L’ANSES assure des missions de veille, d’expertise, de recherche et de référence sur un large champ couvrant la santé humaine, la santé et le bien-être animal, ainsi que la santé végétale. Elle offre une lecture transversale des questions sanitaires et appréhende ainsi, de manière globale, les expositions auxquelles l’Homme peut être soumis à travers ses modes de vie et de consommation ou les caractéristiques de son environnement, y compris professionnel.

Basée sur le principe de la séparation entre l’évaluation et la gestion des risques, elle informe les autorités compétentes, répond à leurs demandes d’expertise et les alerte en cas de crise sanitaire. L’Agence exerce ses missions en étroite relation avec ses homologues européens.

Elle est dotée d’un conseil d’administration qui dispose de plusieurs comités d’orientation thématiques, associant des représentants de la société civile.
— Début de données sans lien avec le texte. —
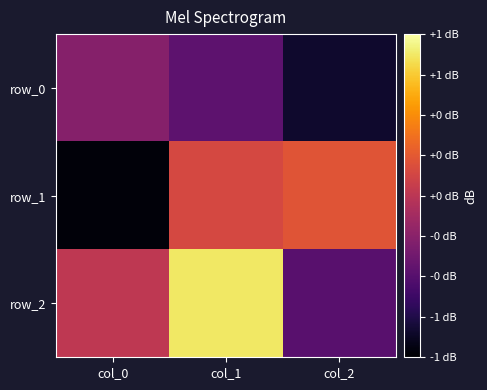

What is the highest value of the row_2 series?

0.9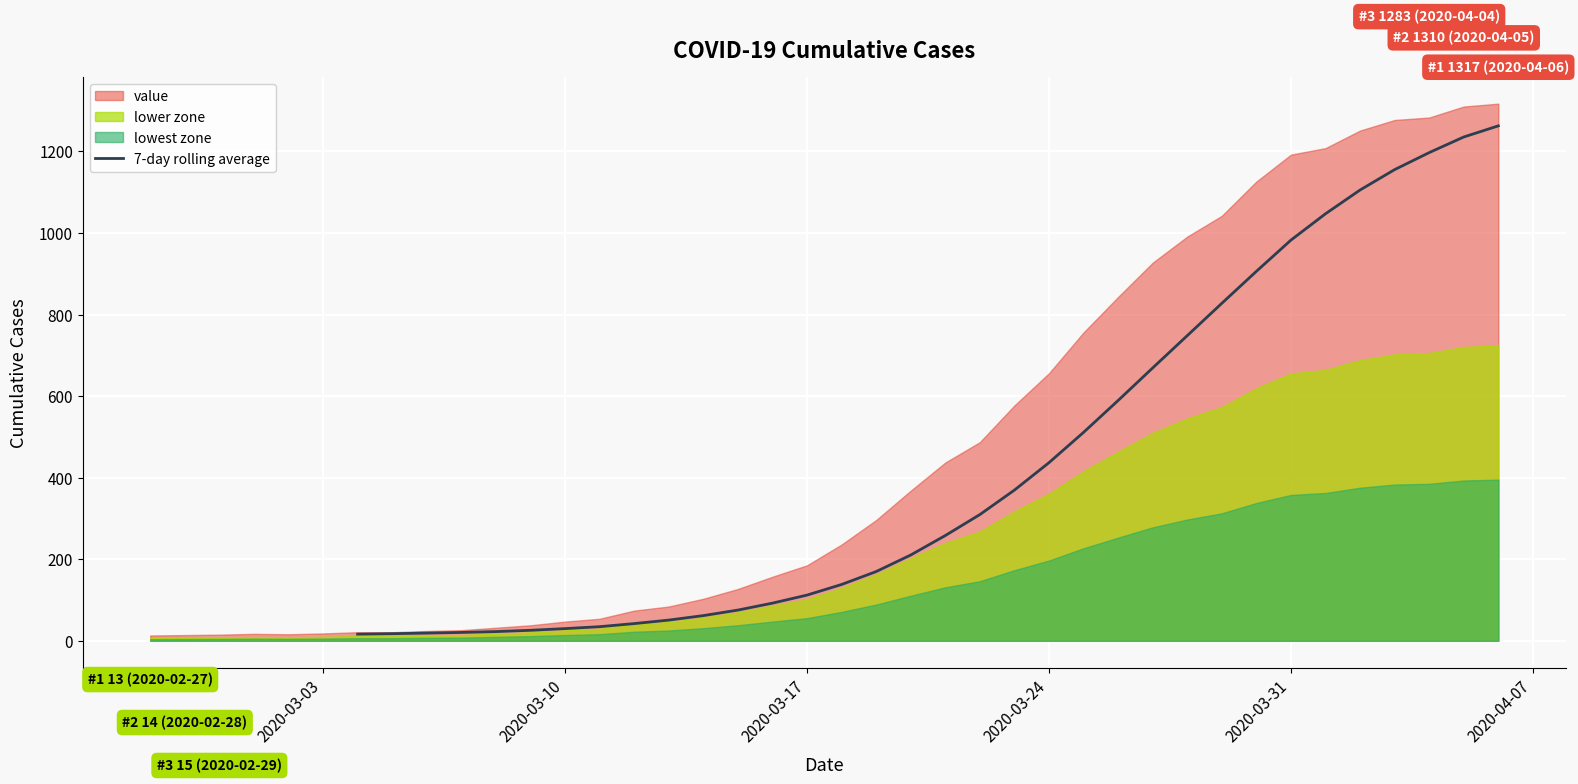

How many values exceed 138?

19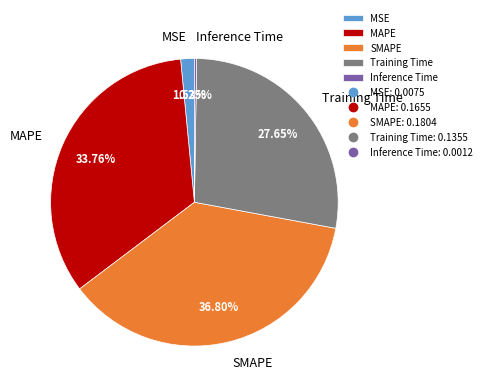

Combined, what portion of the pie is MAPE and MSE?

35.3%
Elle s’appuie également sur un conseil scientifique, garant de la qualité et de l’indépendance de son expertise, ainsi que sur un comité de déontologie et de prévention des conflits d’intérêt (Source : ANSES).

Notons par ailleurs que la Fondation Santé et Radiofréquences, qui menait depuis 1994 «une activité de recherche en matière de dosimétrie, c’est-à-dire liée à la quantification de l’exposition aux ondes électromagnétiques» à l’initiative de l’Etat français et de huit industriels du secteur (dont Orange, SFR et Bouygues Telecom) a rejoint l’ANSES en 2010.

France : ce qu’est l’ANFR

Etablissement public à caractère administratif chargé de la gestion du spectre radioélectrique, L’ANFR (ou Agence nationale des fréquences) participe à la politique d’information du public et des collectivités locales. L’Agence intervient aussi dans la mise en oeuvre de nouvelles mesures réglementaires.
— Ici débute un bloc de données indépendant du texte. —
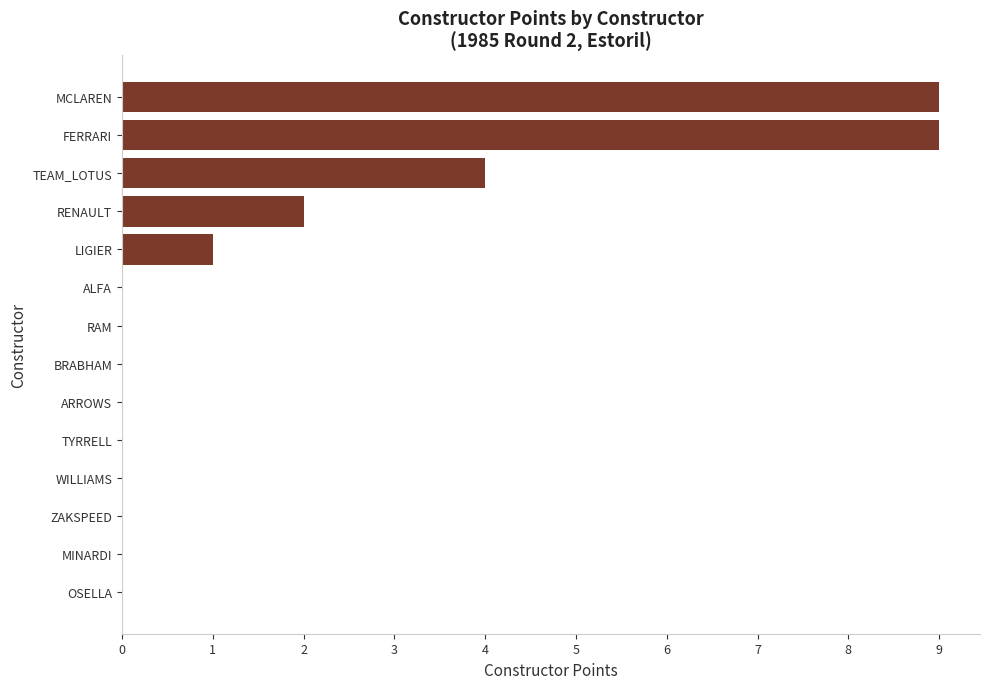

Reading bottom to top, transcribe all the data shown in this chart.

OSELLA=0	MINARDI=0	ZAKSPEED=0	WILLIAMS=0	TYRRELL=0	ARROWS=0	BRABHAM=0	RAM=0	ALFA=0	LIGIER=1	RENAULT=2	TEAM_LOTUS=4	FERRARI=9	MCLAREN=9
L’ANFR est l’équivalent du CENELEC, le Comité européen de la normalisation électrotechnique, qui, lui, définit des méthodes d’harmonisation des normes électrotechniques sous le système législatif européen. En France, L’ANFR est un intervenant important puisque c’est lui qui va gérer la partie technique de la mesure des ondes, alors que l’AFSSET (aujourd’hui ANSES) va gérer plutôt sa partie biologique (Source : ANFR).